In a previous post I talked about how totally awesome and totally impossible it would be to be born with rocket-thrusters. As personally disappointing as this is, I take joy in the fact that many other animals are blessed with magnificently bizarre methods of locomotion.

Dragonfly larvae, for example. They are rather ugly brown critters that swim around in shallow ponds, catching small invertebrates and fish with an extensible bear-trap jaw, biding their time until they can emerge as adult dragonflies and take up their rightful place among the high-speed insect jewels in the sky.

Dragonfly larvae do not have paddle-like appendages for swimming under the water. They are not helpless, however, against predators. God, in his wisdom, has given them jet-propulsion. When chased, a dragonfly larva will suck water into its anus like a turkey-baster and then blast it out, propelling itself through the water with surprising speed. Yes, dragonfly larvae are equipped with their very own rectal rocket-thrusters.

If that wasn't awesome enough for you, the gills of dragonfly larvae are also housed within the rectum.
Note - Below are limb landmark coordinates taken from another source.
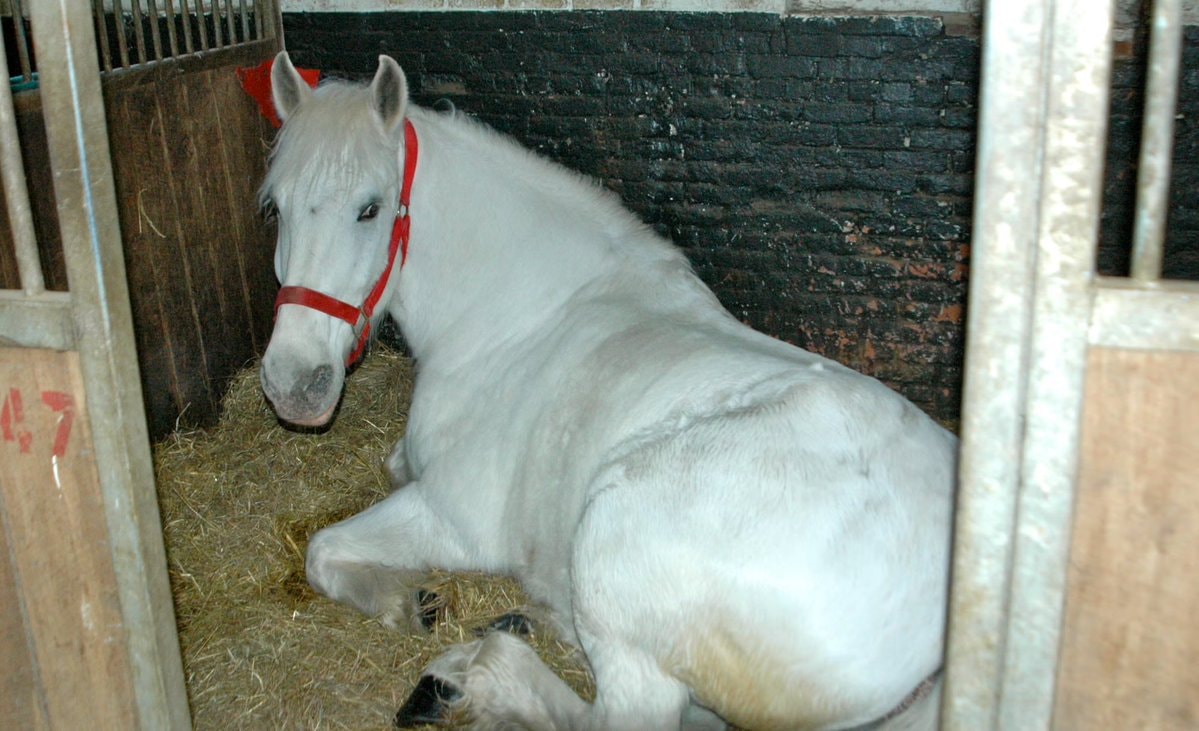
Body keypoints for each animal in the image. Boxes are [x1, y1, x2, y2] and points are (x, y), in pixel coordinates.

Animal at [258, 51, 956, 731]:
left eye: (370, 209)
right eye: (277, 207)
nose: (294, 384)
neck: (521, 316)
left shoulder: (452, 517)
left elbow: (321, 551)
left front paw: (407, 601)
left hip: (615, 533)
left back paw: (468, 678)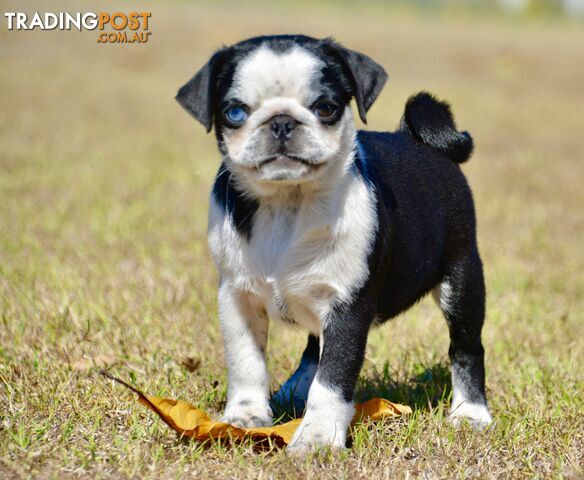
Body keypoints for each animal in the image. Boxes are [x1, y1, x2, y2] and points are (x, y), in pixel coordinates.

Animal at [176, 33, 490, 454]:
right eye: (235, 112)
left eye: (326, 108)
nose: (281, 121)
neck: (287, 205)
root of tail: (417, 138)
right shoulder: (237, 296)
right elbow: (246, 362)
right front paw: (245, 417)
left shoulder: (348, 308)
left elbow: (333, 379)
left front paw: (318, 437)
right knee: (313, 345)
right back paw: (295, 387)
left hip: (462, 278)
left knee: (466, 347)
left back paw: (471, 413)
Picture, for a moment, what a different life it would be to use your rectum for both jet-propulsion and breathing.

And now you know why I feel my heart rise into my throat when I study insects. There is something ludicrous everywhere you look.

Wednesday, October 6, 2010

Cockroach races

The Great Insect Fair was last weekend. As I do every year, I stood at the starting gate of the cockroach races and prayed that the cockroaches wouldn't escape as small children, their hands barely grasping the roach tubs, tried to pour their cockroaches into pvc-pipe tracks. Cockroaches, being non-liquid, typically do not pour well. And if you take your eyes off of them for a second, they will happily scurry out of the container and onto the child, causing shrieks and severe trauma. Then I would set out running after the fugitive, who, realizing I was behind him, would tuck himself under some child's foot or run between some mother's legs, sending a ripple of excitement out from the cockroach racing table. Executing a graceful volleyball dive, I would smack my hand on the cockroach's greasy forewings and pinch up the cockroach with a ferocity that startled cockroach-lovers. Captured again, the cockroaches looked sullen, but unharmed.
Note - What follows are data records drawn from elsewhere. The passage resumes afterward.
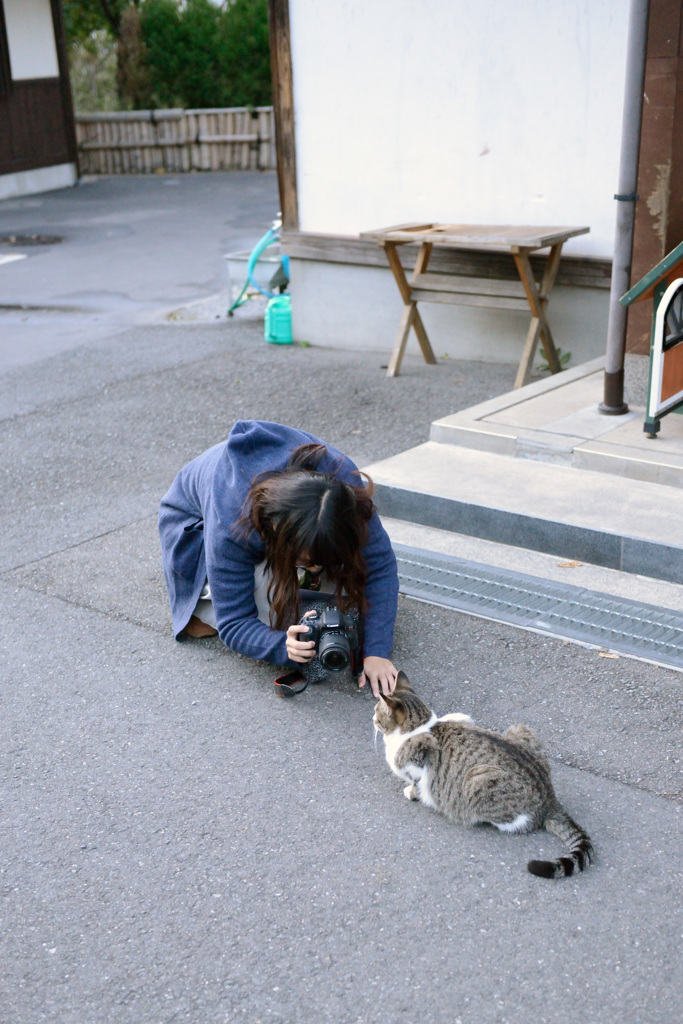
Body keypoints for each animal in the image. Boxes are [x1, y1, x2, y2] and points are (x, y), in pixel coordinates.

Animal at [374, 671, 593, 880]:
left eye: (377, 712)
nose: (372, 719)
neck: (420, 726)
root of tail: (550, 798)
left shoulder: (419, 762)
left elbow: (416, 782)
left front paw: (413, 792)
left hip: (476, 779)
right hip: (520, 730)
When mindful children and volunteers managed to dump the cockroaches into the race-track successfully, roach performance was mixed at best. At times the roaches performed like trained greyhounds, streaking through the pvc tunnel in 2 seconds or less. Other times, the roaches found the tunnel an ideal space for grooming or contemplation. As you might expect, they all run pretty fast when they get a whiff of freedom.
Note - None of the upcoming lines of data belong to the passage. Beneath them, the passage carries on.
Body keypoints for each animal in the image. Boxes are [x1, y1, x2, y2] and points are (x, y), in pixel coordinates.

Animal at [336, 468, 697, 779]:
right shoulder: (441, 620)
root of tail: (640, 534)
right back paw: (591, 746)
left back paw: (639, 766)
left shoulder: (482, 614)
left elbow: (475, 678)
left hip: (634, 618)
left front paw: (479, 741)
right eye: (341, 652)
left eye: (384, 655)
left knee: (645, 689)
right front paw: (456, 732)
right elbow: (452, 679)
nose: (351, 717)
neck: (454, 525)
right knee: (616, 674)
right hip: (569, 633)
The cockroach races have a profound effect on the psyche of observers. People who would find themselves standing on a chair if a cockroach walked across their kitchen floor are picking their favorites to win, cheering like they had money riding on it. They feel kinship with the roach, like it is their own pet. Perhaps there is something delightful about watching any animal run. But as soon as the roach is running outside of the track, people instantaneously revert to their natural human hate reflex and cannot understand why people like me are willing to touch roaches with my bare hands.

By the end of the day my hands smell strongly of cockroaches, my voice is hoarse, and my feet are sore from standing. I go home and take a long shower and breathe in deeply the lack of anxiety as I throw my own cockroaches a few bits of fruit.